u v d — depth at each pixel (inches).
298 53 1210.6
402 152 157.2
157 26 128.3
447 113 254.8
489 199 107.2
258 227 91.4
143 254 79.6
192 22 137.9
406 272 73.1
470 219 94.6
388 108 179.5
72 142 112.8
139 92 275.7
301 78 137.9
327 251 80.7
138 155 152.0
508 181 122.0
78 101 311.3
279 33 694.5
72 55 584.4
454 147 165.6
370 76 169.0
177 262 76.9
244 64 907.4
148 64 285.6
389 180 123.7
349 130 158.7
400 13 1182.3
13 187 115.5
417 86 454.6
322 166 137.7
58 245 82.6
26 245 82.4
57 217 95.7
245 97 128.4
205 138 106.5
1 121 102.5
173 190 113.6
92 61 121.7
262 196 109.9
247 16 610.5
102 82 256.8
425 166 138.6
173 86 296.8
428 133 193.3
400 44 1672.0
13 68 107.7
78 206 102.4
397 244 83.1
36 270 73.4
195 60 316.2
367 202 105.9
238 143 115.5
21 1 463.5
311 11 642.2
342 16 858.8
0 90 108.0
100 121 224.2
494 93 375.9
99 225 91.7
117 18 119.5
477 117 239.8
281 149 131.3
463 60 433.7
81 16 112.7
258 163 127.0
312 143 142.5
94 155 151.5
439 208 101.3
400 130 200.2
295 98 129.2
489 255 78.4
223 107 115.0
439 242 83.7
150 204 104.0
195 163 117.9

———

(TASK TO COMPLETE):
Beginning with the line that holds "447 113 254.8", please give again each line exactly until the records end, and include that final line.

(PROBLEM SOLUTION):
447 113 254.8
489 199 107.2
258 227 91.4
143 254 79.6
192 22 137.9
406 272 73.1
470 219 94.6
388 108 179.5
72 142 112.8
139 92 275.7
301 78 137.9
327 251 80.7
138 155 152.0
508 181 122.0
78 101 311.3
279 33 694.5
72 55 584.4
454 147 165.6
370 76 169.0
177 262 76.9
244 64 907.4
148 64 285.6
389 180 123.7
349 130 158.7
400 13 1182.3
13 187 115.5
417 86 454.6
322 166 137.7
58 245 82.6
26 245 82.4
57 217 95.7
245 97 128.4
205 138 106.5
1 121 102.5
173 190 113.6
92 61 121.7
262 196 109.9
247 16 610.5
102 82 256.8
425 166 138.6
173 86 296.8
428 133 193.3
400 44 1672.0
13 68 107.7
78 206 102.4
397 244 83.1
36 270 73.4
195 60 316.2
367 202 105.9
238 143 115.5
21 1 463.5
311 11 642.2
342 16 858.8
0 90 108.0
100 121 224.2
494 93 375.9
99 225 91.7
117 18 119.5
477 117 239.8
281 149 131.3
463 60 433.7
81 16 112.7
258 163 127.0
312 143 142.5
94 155 151.5
439 208 101.3
400 130 200.2
295 98 129.2
489 255 78.4
223 107 115.0
439 242 83.7
150 204 104.0
195 163 117.9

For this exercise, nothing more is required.